Both Milovanov and 31-year-old Gavrilyuk, who works with the non-governmental group Ukrainian LGBT Military for Equal Rights, signed a citizen-led petition launched in June last year calling for the legalisation of same-sex marriage.
They were among more than 25,000 signatories, a figure that ensured it would be put before President Volodymyr Zelensky.
He has instructed the government to speed up work on a legislative solution for civil partnerships, since the constitution cannot be changed under the current state of martial law.
Recent surveys confirm the swell of support for legal change.
Ukraine’s Rating Group found in February that the percentage of the population with a positive or neutral attitude toward LGBTQ+ people had increased to 64 percent from 53 percent between August 2021 and February this year.
And a January poll by the US-based National Democratic Institute (NDI) found 58 percent of Ukrainians support LGBTQ+ people having the same rights as heterosexuals, and 56 percent are for making LGBTQ+ civil partnerships legal.
For Sviatoslav Sheremet, the policy and legislation coordinator at Ukraine’s National LGBTI Consortium, it is not a question of if same-sex partnerships will be legalised but when.
He pointed to legislation under discussion in the government since before the invasion, saying the issue has become a “hot topic” politically.
With more Ukrainians in favour of same-sex civil partnerships, “the authorities now have a free hand,” said Sheremet, a longtime activist who has been with his partner for 17 years.
Progress has been the result of decades of painstaking efforts, he added, often in the face of fierce pushback from a society steeped in Christianity and traditional mores.
And there is still solid opposition in some quarters and social resistance — only 44 percent of people want marriage opened to same-sex couples, and 30 percent support gay couples being able to adopt children, according to the NDI poll.

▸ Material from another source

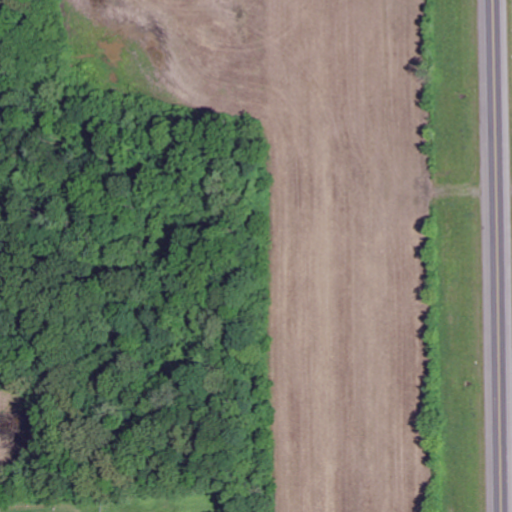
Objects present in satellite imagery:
road: (499, 255)
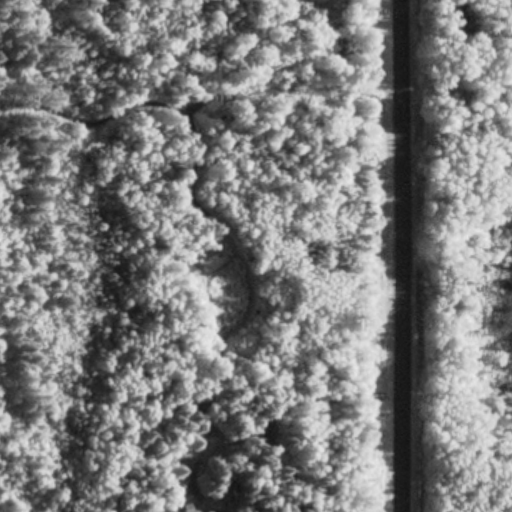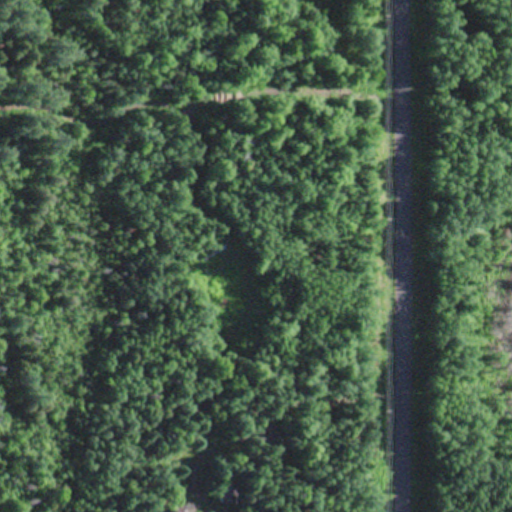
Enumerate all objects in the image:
road: (397, 256)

But the invasion has made such internal divisions secondary to the external threat, the Rating study said.
Activists point to Ukraine’s sprint to join the European Union as another impetus for new legislation, as Kyiv must meet human rights criteria, including related to LGBTQ+ people.
A resistence to Russian influence has also caused Ukrainians to reject some of the “traditional values” championed by Moscow, which has clamped down on LGBTQ+ rights, activists say.
“People don’t want any connection with Russia, even in their ideas,” said Edward Reese, a non-binary communications officer with KyivPride.
“The war really changed Ukrainians in support of human rights, because people see LGBTQ+ soldiers and start seeing their problems.”
But there is still a long way to go, something felt acutely by LGBTQ+ fighters on the frontlines such as Oleksandr Zhugan and his non-binary partner of eight years, both of whom joined the Territorial Defence Forces the day after Russia invaded.
“Most people are just awakening and seeing LGBTQ people around them,” the 38-year-old told AFP on the phone from a front-line position in the eastern Donetsk region.
He said he and his partner faced discrimination by some in the military who “think that people like us should not exist,” but that on the battlefield many divisions are broken down.
“Lots of people believed a false narrative that an LGBTQ person cannot be a patriot,” he said. “Being here and fighting for our country, we are proving them wrong.”
But there is one difference Zhugan and his partner cannot erase for the time being. If either is killed, getting leave to bury their loved one depends on the good will of their commander.
“We’re becoming more and more visible,” Zhugan said, but for now, “the law doesn’t see us.”